__HOW TO COMPLETE THIS TASK__
Every line in the records below with the string "bottom" needs to be copied out.

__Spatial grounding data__
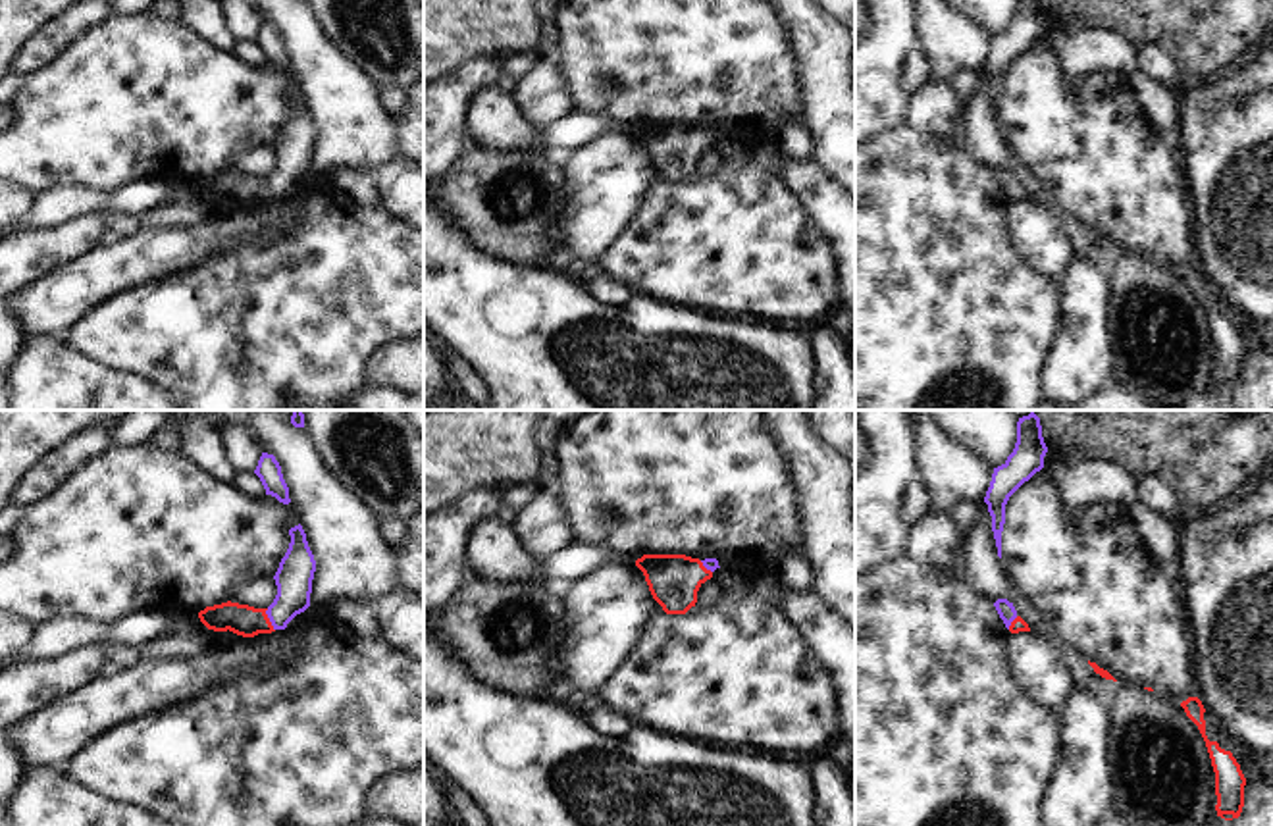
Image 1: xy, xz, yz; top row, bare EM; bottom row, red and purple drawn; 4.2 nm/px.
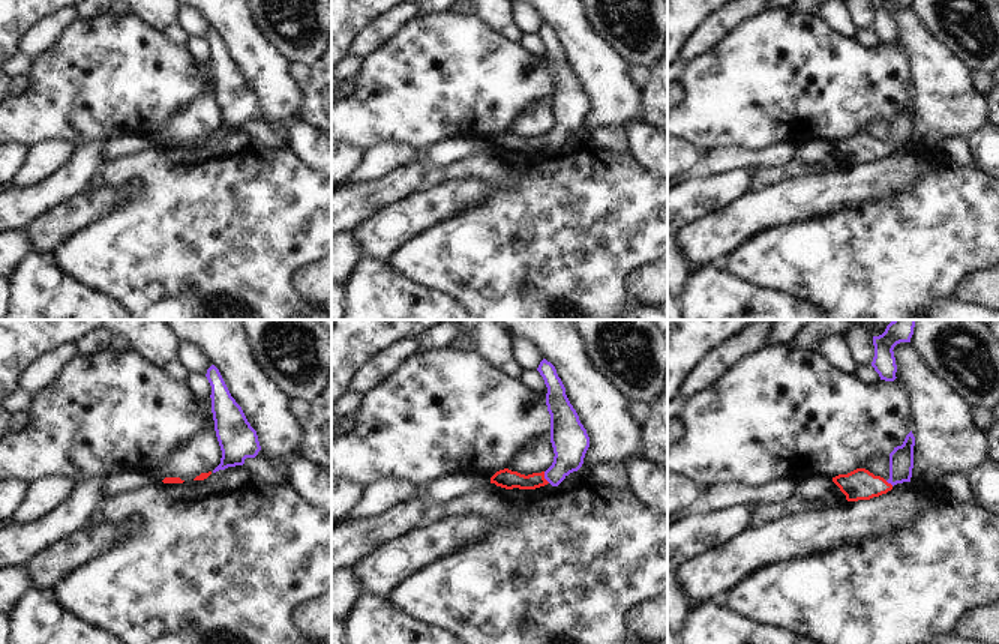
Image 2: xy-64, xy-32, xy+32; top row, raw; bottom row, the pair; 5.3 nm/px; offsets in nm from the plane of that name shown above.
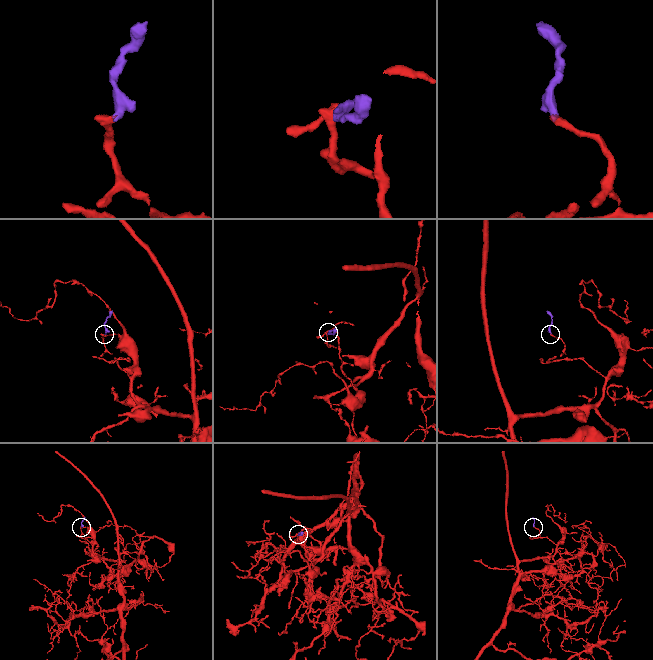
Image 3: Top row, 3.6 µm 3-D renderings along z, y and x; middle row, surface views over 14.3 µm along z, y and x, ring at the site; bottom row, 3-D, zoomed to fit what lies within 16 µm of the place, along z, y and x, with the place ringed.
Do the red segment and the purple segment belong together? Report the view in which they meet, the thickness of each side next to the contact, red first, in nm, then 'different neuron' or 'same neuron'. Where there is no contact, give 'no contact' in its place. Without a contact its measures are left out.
xy | 130/160 nm | same neuron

__ANSWER SECTION__
Image 1: xy, xz, yz; top row, bare EM; bottom row, red and purple drawn; 4.2 nm/px.
Image 2: xy-64, xy-32, xy+32; top row, raw; bottom row, the pair; 5.3 nm/px; offsets in nm from the plane of that name shown above.
Image 3: Top row, 3.6 µm 3-D renderings along z, y and x; middle row, surface views over 14.3 µm along z, y and x, ring at the site; bottom row, 3-D, zoomed to fit what lies within 16 µm of the place, along z, y and x, with the place ringed.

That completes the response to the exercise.